== Exercise inputs ==
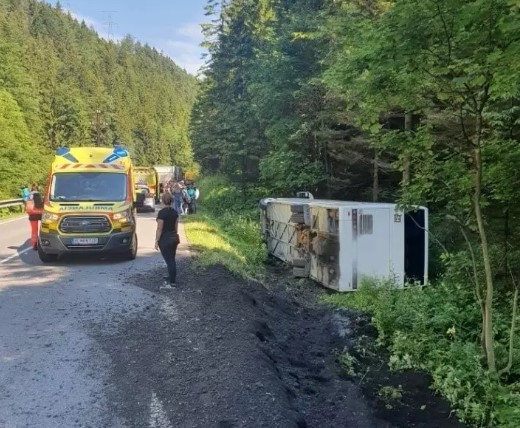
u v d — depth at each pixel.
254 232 23.81
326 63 19.77
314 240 15.96
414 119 17.89
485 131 7.80
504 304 9.47
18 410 5.68
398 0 5.71
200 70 46.34
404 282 14.08
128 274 12.74
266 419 5.68
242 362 7.05
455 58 5.94
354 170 23.48
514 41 5.39
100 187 14.89
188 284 11.58
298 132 23.69
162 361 7.07
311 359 9.48
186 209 32.00
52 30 171.50
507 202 8.08
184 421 5.50
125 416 5.59
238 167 38.75
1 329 8.40
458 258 10.70
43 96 88.75
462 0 5.40
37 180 56.72
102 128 108.38
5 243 19.16
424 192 8.09
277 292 14.26
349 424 6.88
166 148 142.25
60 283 11.73
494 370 7.19
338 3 21.09
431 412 7.24
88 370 6.79
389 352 9.77
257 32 39.47
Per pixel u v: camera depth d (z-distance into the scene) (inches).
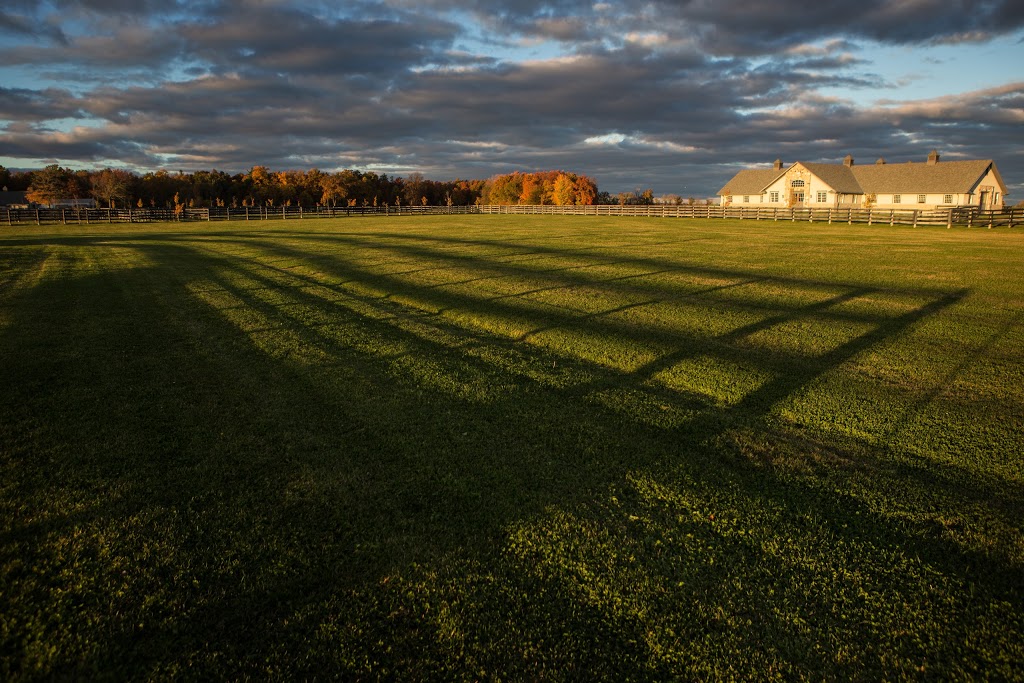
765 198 3009.4
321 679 109.1
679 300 495.5
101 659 113.3
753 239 1119.0
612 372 295.4
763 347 346.0
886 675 111.3
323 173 3855.8
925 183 2645.2
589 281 597.9
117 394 256.2
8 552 145.8
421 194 4109.3
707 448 208.8
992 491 181.0
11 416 230.5
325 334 366.3
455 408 242.8
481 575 138.6
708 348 343.0
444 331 379.2
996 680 110.0
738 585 136.0
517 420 230.8
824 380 285.0
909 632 122.1
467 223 1845.5
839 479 187.6
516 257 823.7
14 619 123.2
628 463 196.2
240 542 150.6
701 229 1439.5
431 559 144.4
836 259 779.4
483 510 166.6
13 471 186.2
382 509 166.4
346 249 948.0
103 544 149.6
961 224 1460.4
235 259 794.8
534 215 2583.7
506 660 113.8
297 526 157.9
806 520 163.9
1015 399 260.1
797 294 523.2
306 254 864.3
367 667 112.0
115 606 127.7
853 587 136.2
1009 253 833.5
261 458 196.9
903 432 224.4
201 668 111.4
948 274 635.5
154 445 205.9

== Work required ==
Please copy the data shown above, line by line and exactly, omitting the images.

== Completed exercise ==
u v d — depth at each pixel.
254 232 23.81
326 63 19.77
314 240 15.96
414 119 17.89
485 131 7.80
504 304 9.47
18 410 5.68
398 0 5.71
200 70 46.34
404 282 14.08
128 274 12.74
266 419 5.68
242 362 7.05
455 58 5.94
354 170 23.48
514 41 5.39
100 187 14.89
188 284 11.58
298 132 23.69
162 361 7.07
311 359 9.48
186 209 32.00
52 30 171.50
507 202 8.08
184 421 5.50
125 416 5.59
238 167 38.75
1 329 8.40
458 258 10.70
43 96 88.75
462 0 5.40
37 180 56.72
102 128 108.38
5 243 19.16
424 192 8.09
277 292 14.26
349 424 6.88
166 148 142.25
60 283 11.73
494 370 7.19
338 3 21.09
431 412 7.24
88 370 6.79
389 352 9.77
257 32 39.47
Per pixel u v: camera depth d (z-distance into the scene) (inches).
765 198 3009.4
321 679 109.1
679 300 495.5
101 659 113.3
753 239 1119.0
612 372 295.4
763 347 346.0
886 675 111.3
323 173 3855.8
925 183 2645.2
589 281 597.9
117 394 256.2
8 552 145.8
421 194 4109.3
707 448 208.8
992 491 181.0
11 416 230.5
325 334 366.3
455 408 242.8
481 575 138.6
708 348 343.0
444 331 379.2
996 680 110.0
738 585 136.0
517 420 230.8
824 380 285.0
909 632 122.1
467 223 1845.5
839 479 187.6
516 257 823.7
14 619 123.2
628 463 196.2
240 542 150.6
701 229 1439.5
431 559 144.4
836 259 779.4
483 510 166.6
13 471 186.2
382 509 166.4
346 249 948.0
103 544 149.6
961 224 1460.4
235 259 794.8
534 215 2583.7
506 660 113.8
297 526 157.9
806 520 163.9
1015 399 260.1
797 294 523.2
306 254 864.3
367 667 112.0
115 606 127.7
853 587 136.2
1009 253 833.5
261 458 196.9
903 432 224.4
201 668 111.4
948 274 635.5
154 445 205.9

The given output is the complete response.